Plot and character development: It's easy for me to sit on my high horse and tell Rockstar San Diego to write better when the entire industry is still finding its chops in this department. Still, Revolver's limitation was its station-to-station gameplay. To differentiate each challenge, the bosses all had to be weird and interesting physically, if not as characters. Sandbox will only solve part of this. Westerns are all about the showdown, and the best ones, and the best deaths, are when someone's had it coming for a long time. In Revolver, Governor Griffon was not a menacing presence as much as he was the final boss. He wasn't even specifically the guy who killed Red's dad (though he was responsible). In Redemption, whomever the antagonist is - railroad baron, corrupt politician - the bad guys need to be bastards and they need to make life hell. Then I'll relish emptying my Colt into their chests. The description sounds like this is going to be a lot more serious, and less cartoony than Revolver. It sounds promising.

Multiplayer: Revolver's multiplayer was system-only and almost throwaway. So this is going to be relatively easy to fix - start by including the showdown mode online. While it gets repetitive, one of my key disappointments was the inability to draw pistols against my online friends even though this was an "Xbox Live enabled" title (all that meant, of course, was that you could see who was online when you played). Cooperative/competitive multiplayer should just keep it simple: Maybe have the showdown, the ambush mode (one team positioned in wait, the other trying to beat it) and a building-to-building street shootout mode.
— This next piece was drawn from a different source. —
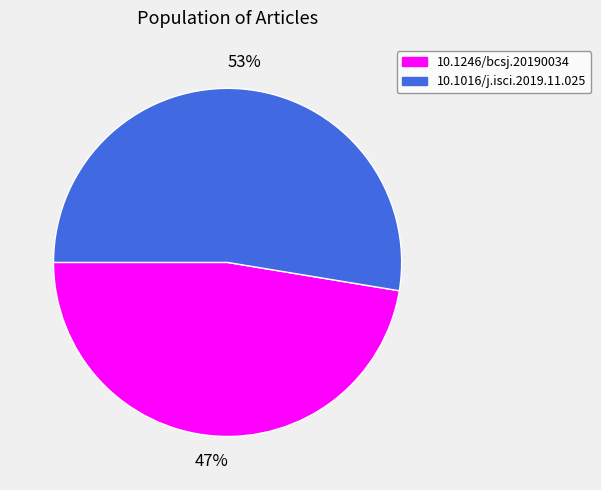

To the nearest percent, what percentage of the pie is 10.1016/j.isci.2019.11.025?

53%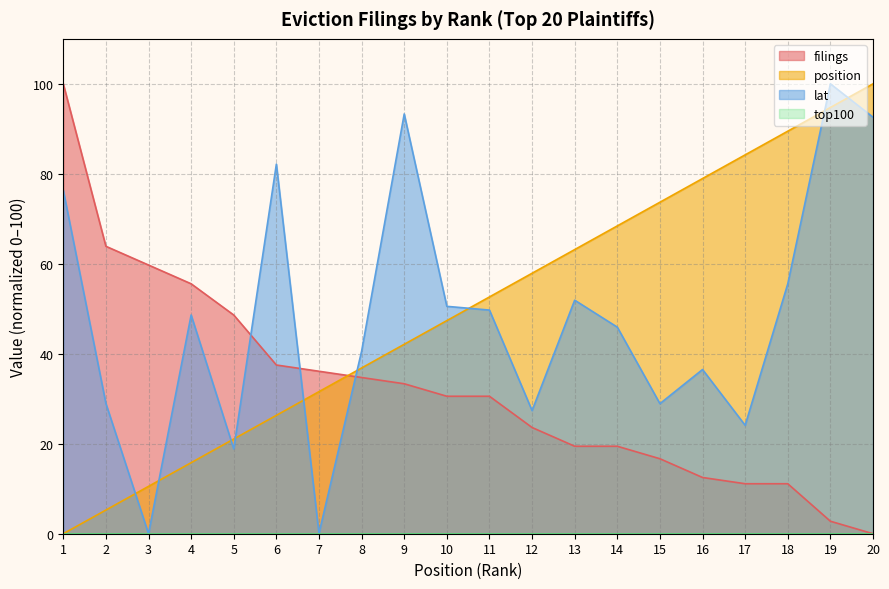

Rank the series by their maximum value, from lowest to highest.

filings, position, lat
Skip gimmicky stuff like the "poker with guns" multiplayer. It was confusing, and acquiring cards never superseded the aim of just blowing away the other guy.

Set pieces: Revolver was hellbent for getting you into every western film archetype, sometimes through minigame controls with fixed or limited movement (horseback shootouts, train sequences). These set pieces tipped the game toward a more arcadey feel. Again, the best game is where you truly are inhabiting the persona of your character and the environment where he operates. With the typical western action sequences already done in Revolver, they should be limited in Redemption - or at least used in a more meaningful way.

Oh, one last thing. Though Revolver did feature some weird undeadish characters, no zombie cowboys, please? Thanks.